Les 5 Glycemische Last/lading

Omdat de GI uitgaat van gemiddelden bij blootstelling aan 50 gram van een bepaald voedingsmiddel is het lastig om deze maat praktisch toe te passen. Daarom kan ook gebruik worden gemaakt van de glycemische last (GL), in het Engels ‘glycemic load’.  

Bij de GL wordt zowel rekening gehouden met de hoeveelheid koolhydraten in een product als hoeveel iemand van een product eet.

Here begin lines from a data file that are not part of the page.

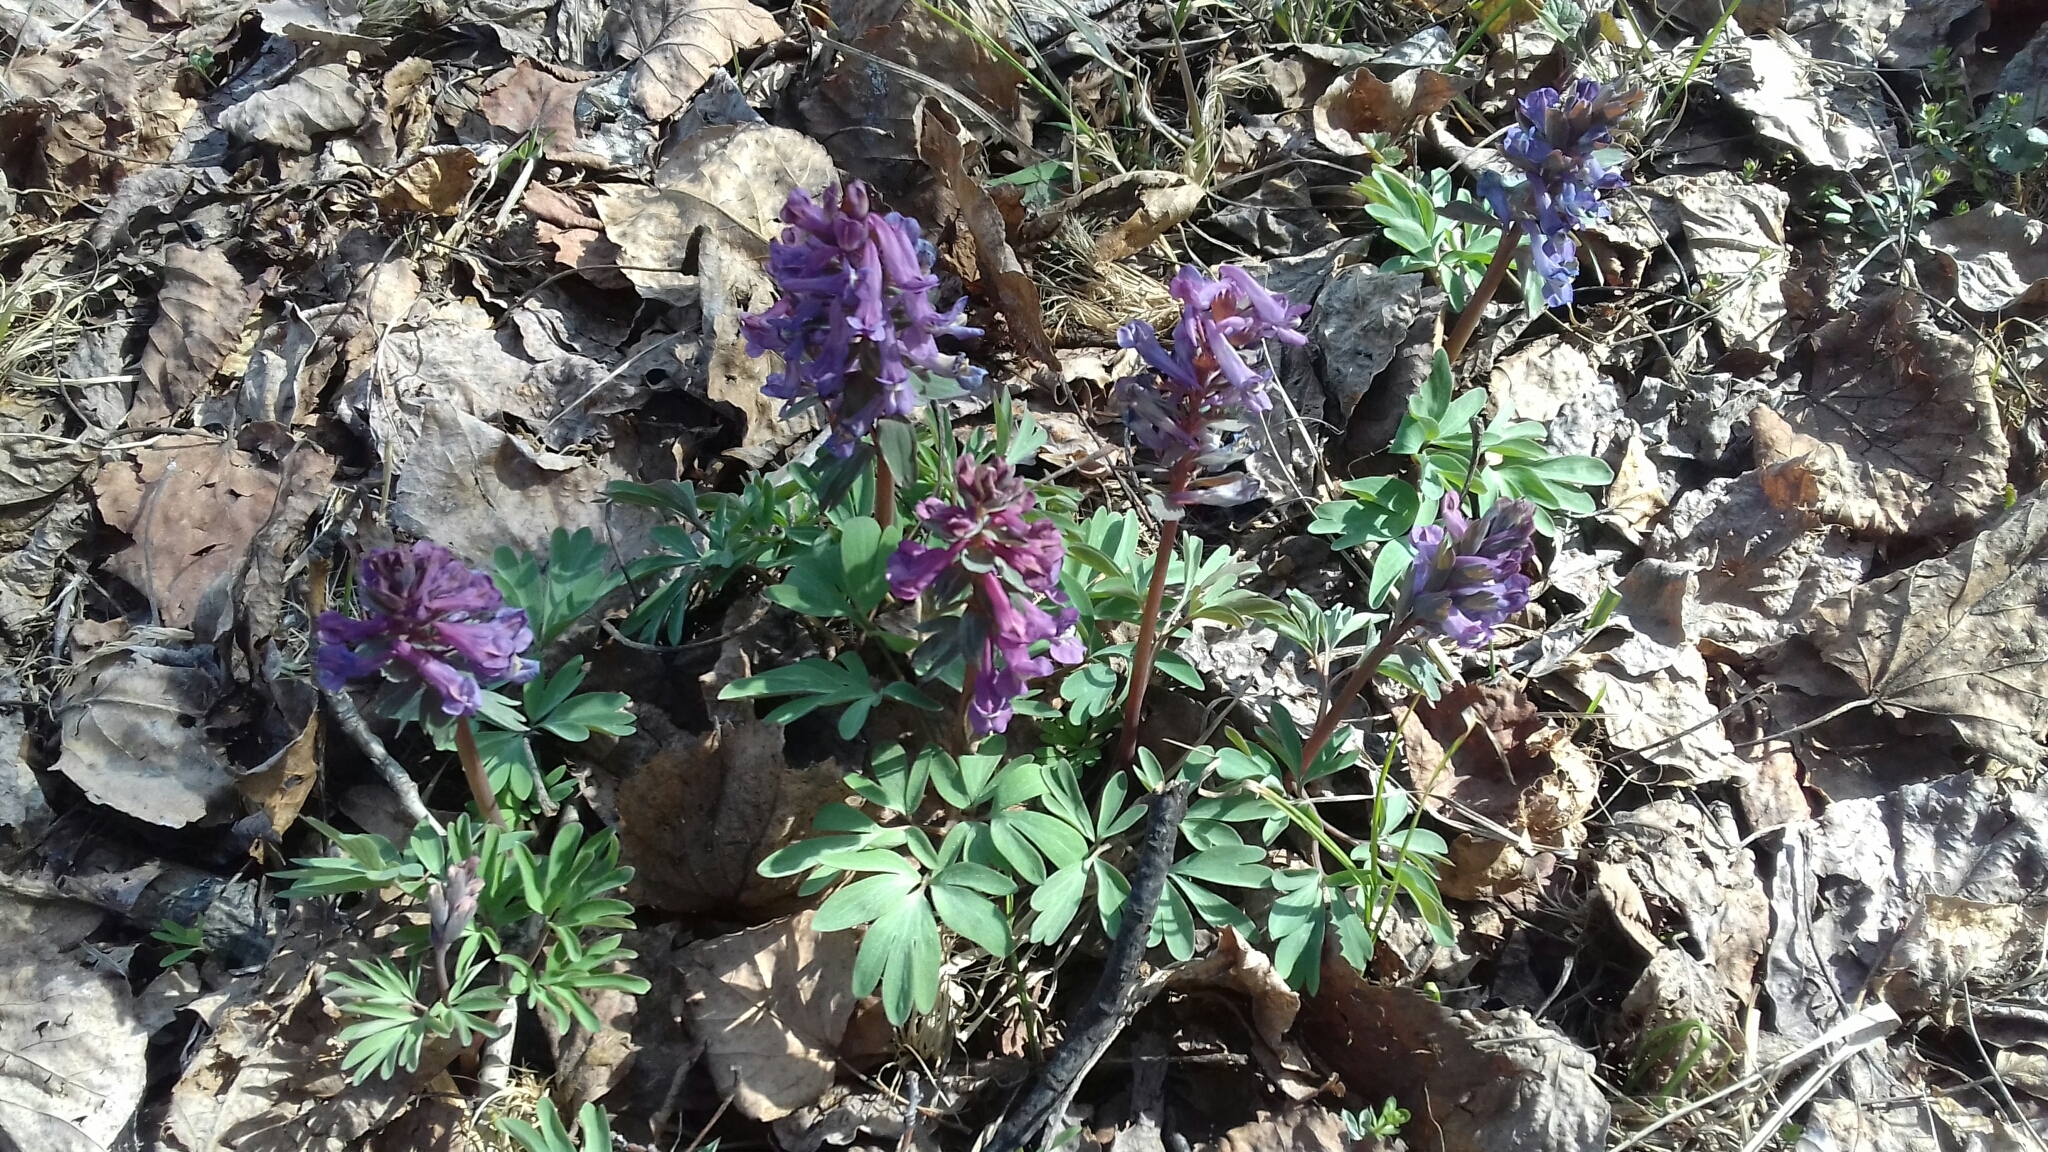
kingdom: Plantae
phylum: Tracheophyta
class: Magnoliopsida
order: Ranunculales
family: Papaveraceae
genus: Corydalis
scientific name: Corydalis solida
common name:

De GL is als volgt te berekenen: GL=(hoeveelheid koolhydraat in een portie * GI)/100. Een hoge GL is groter of gelijk aan 20; een lage GL is kleiner of gelijk aan 10.

Ook de GL kan worden ingeschat voor een maaltijd of complete voeding door het gemiddelde van de GI van alle onderdelen van de maaltijd te vermenigvuldigen met de totale hoeveelheid koolhydraten in de maaltijd/voeding.

 Koolhydraat (g/100g)  GIPortie (gram)  GL
Wit tarwebrood 48 75 35 13
Volkoren tarwebrood 39 74 35 10
Banaan 20 51 120 12
Appel 13 36 120  6
Aardappel gekookt 17 78 200 27
Aardappel gefrituurd 20 85 200 34
 
Bronnen: GI: International tables of glycemic index and glycemic load values: 2002. Atkinson et al, Diabetes Care, 2008. Koolhydraatwaarden: NEVO 2011.

Zoals is te zien in de tabel bij volkorenbrood, kan een product een hoge GI hebben, maar een lage GL Dat is het geval als de hoeveelheid koolhydraten per portie van het product klein is. Producten met een lage GI hebben wel altijd een lage GL. 

Producten

Producten met een hoge GI (70 of meer) zijn bijvoorbeeld gebakken aardappelen, brood, witte rijst of sommige zeer gesuikerde sportdranken. 

Producten met een lage GI (55 of minder) zijn bijvoorbeeld: zilvervliesrijst, pasta, peulvruchten en fruit. 

In de literatuur en op websites zijn tabellen te vinden met GI- en GL-waardes. Deze waarden kunnen overigens onderling verschillen, omdat wetenschappers het niet helemaal eens zijn over hoe de berekeningen en definities gebruikt moeten worden. [bron: Voedingscentrum]

Praktijkvoorbeeld: Jos

Jos is een man van 45 jaar, 1,97 meter en weegt 95 kilo. Hij heeft daarmee een gezond BMI van 24,5. Jos werkt op de bouw en sjouwt de hele dag. Omdat hij veel beweegt, heeft hij ook veel kilocalorieën nodig (gemiddeld 2.870 kcal per dag).

Tussen de middag eet hij 6 witte boterhammen met hagelslag. Inclusief de boter zijn dit 985 kcal. Na de lunch is Jos altijd extreem moe en na twee uur had hij vaak ook weer honger. Hij ging er altijd vanuit dat dit kwam door het zware werk of omdat hij misschien te veel at en hij daardoor een ‘after- dinner-dip’ had. Zijn vrouw liep bij een Voeding & Gedrag-Adviseur en adviseerde hem om ook eens naar zijn voeding te laten kijken.

De Voeding & Gedrag-Adviseur gaf aan dat hij de kilocalorieën wel nodig had, maar dat zijn dip vooral te maken had met zijn bloedsuikerspiegel die door de snelle koolhydraten van het witbrood en de hagelslag snel steeg en daardoor ook weer snel daalde. Wat een moe gevoel geeft en waardoor hij ook weer snel honger kreeg. Zijn bloedsuikerspiegel was immers snel weer laag, waardoor zijn lichaam een hongerprikkel afgeeft.

Door zijn witbrood te vervangen door volkorenbrood en meer eiwitrijkbeleg te kiezen (dus ook boterhammen met kaas, ei of pindakaas) had Jos veel minder last van vermoeidheid en een dip in de middag. Ook ervaarde hij veel minder honger in de middag.